TO DO:
In the material below, some lines carry "Hepatocellular". Copy each such line.

===

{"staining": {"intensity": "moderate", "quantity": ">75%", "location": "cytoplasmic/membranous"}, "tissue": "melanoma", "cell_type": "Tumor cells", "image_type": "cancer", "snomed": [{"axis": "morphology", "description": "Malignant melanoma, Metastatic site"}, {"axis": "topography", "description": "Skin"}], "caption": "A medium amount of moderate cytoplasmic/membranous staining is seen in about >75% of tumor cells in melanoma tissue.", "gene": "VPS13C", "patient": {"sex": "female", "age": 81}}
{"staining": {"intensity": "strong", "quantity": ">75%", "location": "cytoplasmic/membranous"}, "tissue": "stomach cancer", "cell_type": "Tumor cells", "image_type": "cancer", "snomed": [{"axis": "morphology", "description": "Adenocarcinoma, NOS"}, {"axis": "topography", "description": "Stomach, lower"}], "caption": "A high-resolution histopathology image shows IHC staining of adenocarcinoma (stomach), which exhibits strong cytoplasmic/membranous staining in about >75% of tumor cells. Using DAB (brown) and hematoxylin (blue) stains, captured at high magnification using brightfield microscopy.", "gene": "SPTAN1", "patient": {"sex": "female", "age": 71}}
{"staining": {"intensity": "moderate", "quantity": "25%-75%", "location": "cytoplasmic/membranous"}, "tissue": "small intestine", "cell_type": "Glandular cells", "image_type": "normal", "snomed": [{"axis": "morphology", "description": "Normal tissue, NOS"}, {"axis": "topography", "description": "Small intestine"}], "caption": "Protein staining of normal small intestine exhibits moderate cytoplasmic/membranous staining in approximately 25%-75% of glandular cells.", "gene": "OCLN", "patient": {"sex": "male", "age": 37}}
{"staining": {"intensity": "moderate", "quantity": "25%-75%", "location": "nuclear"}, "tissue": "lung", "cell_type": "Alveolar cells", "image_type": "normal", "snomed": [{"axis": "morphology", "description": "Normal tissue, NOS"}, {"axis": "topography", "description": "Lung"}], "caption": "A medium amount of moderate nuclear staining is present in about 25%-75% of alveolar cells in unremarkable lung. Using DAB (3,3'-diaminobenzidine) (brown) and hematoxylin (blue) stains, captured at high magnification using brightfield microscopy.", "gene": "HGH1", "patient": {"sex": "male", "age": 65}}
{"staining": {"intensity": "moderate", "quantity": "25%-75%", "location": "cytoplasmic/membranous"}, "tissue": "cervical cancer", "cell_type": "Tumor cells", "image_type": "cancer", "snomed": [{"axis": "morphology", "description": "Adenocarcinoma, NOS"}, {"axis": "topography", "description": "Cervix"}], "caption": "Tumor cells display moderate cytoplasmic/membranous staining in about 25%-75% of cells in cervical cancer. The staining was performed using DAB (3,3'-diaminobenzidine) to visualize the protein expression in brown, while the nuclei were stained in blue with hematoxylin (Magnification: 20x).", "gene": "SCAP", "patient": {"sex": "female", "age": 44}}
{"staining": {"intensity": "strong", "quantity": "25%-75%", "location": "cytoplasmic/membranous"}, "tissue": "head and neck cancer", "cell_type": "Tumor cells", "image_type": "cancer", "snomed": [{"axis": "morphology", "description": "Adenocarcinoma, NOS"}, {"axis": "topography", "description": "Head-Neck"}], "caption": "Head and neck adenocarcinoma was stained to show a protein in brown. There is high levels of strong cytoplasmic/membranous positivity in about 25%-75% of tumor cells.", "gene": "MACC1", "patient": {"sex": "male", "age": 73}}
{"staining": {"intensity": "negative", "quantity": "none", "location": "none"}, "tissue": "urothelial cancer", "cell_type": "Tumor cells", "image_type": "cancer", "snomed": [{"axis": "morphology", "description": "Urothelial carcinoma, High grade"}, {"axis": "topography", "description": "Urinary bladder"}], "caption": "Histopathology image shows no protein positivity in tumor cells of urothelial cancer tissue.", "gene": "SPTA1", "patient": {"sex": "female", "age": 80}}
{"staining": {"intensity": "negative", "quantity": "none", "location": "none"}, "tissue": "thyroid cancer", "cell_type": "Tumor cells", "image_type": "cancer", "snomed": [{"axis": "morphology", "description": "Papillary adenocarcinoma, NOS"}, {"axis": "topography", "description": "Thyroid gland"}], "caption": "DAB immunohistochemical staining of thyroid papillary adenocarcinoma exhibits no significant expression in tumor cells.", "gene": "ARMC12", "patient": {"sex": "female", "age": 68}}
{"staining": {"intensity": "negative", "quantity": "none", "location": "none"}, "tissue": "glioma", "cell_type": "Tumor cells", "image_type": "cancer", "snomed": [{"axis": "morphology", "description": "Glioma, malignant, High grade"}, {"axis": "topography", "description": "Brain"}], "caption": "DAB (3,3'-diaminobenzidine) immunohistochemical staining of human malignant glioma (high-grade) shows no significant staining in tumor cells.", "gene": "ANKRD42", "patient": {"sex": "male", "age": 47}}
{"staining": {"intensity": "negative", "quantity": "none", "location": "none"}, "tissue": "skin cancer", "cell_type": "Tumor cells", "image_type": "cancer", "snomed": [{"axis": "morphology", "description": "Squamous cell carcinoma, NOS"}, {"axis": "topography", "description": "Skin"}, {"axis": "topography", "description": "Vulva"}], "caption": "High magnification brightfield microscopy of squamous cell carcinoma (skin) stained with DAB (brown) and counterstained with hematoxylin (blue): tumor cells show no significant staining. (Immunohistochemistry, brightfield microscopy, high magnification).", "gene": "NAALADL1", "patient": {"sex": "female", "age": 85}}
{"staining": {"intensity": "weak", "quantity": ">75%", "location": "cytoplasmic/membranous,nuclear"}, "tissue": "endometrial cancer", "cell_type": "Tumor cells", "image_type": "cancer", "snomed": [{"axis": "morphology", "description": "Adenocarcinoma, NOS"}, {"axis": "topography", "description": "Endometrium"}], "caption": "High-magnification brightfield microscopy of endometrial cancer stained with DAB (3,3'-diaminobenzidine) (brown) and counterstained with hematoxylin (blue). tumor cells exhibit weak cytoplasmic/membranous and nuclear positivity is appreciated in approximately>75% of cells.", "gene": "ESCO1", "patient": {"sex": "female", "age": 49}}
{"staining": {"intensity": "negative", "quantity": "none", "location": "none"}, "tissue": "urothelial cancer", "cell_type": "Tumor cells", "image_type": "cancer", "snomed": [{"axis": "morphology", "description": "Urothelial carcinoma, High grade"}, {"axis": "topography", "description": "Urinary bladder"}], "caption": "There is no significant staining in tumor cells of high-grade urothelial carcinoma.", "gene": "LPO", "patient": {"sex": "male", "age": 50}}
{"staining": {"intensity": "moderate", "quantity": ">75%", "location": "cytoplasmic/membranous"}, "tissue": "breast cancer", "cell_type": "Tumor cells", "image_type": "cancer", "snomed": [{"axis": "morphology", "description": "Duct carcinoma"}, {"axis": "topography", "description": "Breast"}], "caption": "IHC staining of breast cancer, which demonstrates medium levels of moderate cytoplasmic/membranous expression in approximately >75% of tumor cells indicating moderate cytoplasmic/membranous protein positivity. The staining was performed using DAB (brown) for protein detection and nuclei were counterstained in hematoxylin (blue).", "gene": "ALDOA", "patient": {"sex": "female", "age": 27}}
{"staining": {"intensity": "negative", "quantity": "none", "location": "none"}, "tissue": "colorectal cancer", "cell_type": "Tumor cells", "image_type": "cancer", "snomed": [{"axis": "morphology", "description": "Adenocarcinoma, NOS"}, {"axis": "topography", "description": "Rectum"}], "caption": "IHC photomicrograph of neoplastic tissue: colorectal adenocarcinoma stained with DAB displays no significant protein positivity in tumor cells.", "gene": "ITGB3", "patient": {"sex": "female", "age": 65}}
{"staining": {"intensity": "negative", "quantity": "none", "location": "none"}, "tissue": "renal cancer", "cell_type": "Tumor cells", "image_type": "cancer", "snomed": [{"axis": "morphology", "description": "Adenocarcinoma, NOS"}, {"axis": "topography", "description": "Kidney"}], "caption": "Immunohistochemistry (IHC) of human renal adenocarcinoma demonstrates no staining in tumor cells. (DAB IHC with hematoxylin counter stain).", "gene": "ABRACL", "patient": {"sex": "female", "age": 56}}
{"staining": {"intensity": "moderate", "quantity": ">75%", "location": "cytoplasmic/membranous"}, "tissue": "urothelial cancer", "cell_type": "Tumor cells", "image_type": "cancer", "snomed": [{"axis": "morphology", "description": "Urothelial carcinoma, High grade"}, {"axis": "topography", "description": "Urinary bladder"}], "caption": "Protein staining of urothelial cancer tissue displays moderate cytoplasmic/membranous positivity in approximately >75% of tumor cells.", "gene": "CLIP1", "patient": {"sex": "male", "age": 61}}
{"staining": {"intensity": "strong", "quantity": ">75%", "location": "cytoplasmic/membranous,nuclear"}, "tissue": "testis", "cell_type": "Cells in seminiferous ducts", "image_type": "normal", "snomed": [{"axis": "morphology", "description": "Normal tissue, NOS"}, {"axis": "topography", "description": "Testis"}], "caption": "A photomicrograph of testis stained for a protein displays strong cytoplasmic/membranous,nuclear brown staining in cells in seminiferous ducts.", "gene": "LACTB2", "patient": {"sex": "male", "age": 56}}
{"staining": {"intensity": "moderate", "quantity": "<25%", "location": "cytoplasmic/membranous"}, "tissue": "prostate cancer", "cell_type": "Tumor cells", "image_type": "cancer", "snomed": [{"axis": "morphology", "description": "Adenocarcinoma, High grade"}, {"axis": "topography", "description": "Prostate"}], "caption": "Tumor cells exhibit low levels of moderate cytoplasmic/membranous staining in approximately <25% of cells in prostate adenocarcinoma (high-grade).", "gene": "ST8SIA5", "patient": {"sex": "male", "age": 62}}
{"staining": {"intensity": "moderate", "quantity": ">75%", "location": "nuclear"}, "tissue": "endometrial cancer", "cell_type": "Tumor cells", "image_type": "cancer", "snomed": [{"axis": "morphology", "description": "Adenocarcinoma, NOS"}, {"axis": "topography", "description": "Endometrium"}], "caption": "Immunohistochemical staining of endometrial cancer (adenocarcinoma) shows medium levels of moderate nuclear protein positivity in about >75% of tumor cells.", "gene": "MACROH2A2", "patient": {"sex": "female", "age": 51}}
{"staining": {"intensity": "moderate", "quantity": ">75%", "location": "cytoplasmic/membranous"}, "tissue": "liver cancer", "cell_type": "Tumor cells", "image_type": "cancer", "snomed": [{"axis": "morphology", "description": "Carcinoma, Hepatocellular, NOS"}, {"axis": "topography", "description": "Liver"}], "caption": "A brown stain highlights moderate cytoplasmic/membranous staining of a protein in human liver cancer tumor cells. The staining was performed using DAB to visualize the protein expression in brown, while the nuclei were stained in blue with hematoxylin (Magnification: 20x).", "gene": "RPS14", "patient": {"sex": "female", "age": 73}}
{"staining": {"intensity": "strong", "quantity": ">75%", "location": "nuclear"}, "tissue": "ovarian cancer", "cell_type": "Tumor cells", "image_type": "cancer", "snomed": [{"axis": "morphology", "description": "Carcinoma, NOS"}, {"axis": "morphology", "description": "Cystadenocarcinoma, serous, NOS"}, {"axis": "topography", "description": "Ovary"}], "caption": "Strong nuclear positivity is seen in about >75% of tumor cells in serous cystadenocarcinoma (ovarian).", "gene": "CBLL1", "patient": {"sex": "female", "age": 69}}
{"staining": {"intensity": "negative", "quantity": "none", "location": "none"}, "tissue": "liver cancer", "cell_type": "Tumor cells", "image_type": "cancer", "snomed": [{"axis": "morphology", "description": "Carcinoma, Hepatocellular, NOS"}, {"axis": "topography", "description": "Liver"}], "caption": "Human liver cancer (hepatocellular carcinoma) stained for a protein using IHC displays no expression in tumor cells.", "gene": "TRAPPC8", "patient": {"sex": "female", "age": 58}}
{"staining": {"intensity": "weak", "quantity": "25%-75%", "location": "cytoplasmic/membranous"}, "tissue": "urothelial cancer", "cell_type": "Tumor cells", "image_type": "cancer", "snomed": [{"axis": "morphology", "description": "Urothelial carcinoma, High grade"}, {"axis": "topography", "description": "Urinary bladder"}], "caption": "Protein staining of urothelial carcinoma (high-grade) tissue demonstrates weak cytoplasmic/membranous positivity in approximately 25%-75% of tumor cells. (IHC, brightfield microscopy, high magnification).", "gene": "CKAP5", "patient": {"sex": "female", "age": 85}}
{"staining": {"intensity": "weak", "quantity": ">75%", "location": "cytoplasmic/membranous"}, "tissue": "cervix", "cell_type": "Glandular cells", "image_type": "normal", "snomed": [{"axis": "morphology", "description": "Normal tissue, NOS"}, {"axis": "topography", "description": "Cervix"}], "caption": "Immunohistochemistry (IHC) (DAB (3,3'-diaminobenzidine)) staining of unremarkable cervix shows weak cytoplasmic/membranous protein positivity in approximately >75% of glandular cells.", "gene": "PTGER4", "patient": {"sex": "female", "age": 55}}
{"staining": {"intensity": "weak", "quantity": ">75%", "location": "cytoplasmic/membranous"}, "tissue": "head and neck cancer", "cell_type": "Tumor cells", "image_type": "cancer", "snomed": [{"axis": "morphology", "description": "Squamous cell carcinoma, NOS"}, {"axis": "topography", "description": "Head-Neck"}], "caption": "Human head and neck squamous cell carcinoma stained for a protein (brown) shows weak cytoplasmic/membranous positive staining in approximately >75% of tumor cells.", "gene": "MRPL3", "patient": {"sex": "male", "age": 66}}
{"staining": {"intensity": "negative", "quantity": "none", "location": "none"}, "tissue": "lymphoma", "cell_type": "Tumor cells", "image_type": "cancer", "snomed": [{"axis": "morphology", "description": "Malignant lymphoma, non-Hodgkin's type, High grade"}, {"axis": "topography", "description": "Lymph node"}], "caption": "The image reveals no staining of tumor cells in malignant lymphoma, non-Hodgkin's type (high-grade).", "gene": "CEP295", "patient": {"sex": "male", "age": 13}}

===

OUTPUT FOR THIS TASK:
{"staining": {"intensity": "moderate", "quantity": ">75%", "location": "cytoplasmic/membranous"}, "tissue": "liver cancer", "cell_type": "Tumor cells", "image_type": "cancer", "snomed": [{"axis": "morphology", "description": "Carcinoma, Hepatocellular, NOS"}, {"axis": "topography", "description": "Liver"}], "caption": "A brown stain highlights moderate cytoplasmic/membranous staining of a protein in human liver cancer tumor cells. The staining was performed using DAB to visualize the protein expression in brown, while the nuclei were stained in blue with hematoxylin (Magnification: 20x).", "gene": "RPS14", "patient": {"sex": "female", "age": 73}}
{"staining": {"intensity": "negative", "quantity": "none", "location": "none"}, "tissue": "liver cancer", "cell_type": "Tumor cells", "image_type": "cancer", "snomed": [{"axis": "morphology", "description": "Carcinoma, Hepatocellular, NOS"}, {"axis": "topography", "description": "Liver"}], "caption": "Human liver cancer (hepatocellular carcinoma) stained for a protein using IHC displays no expression in tumor cells.", "gene": "TRAPPC8", "patient": {"sex": "female", "age": 58}}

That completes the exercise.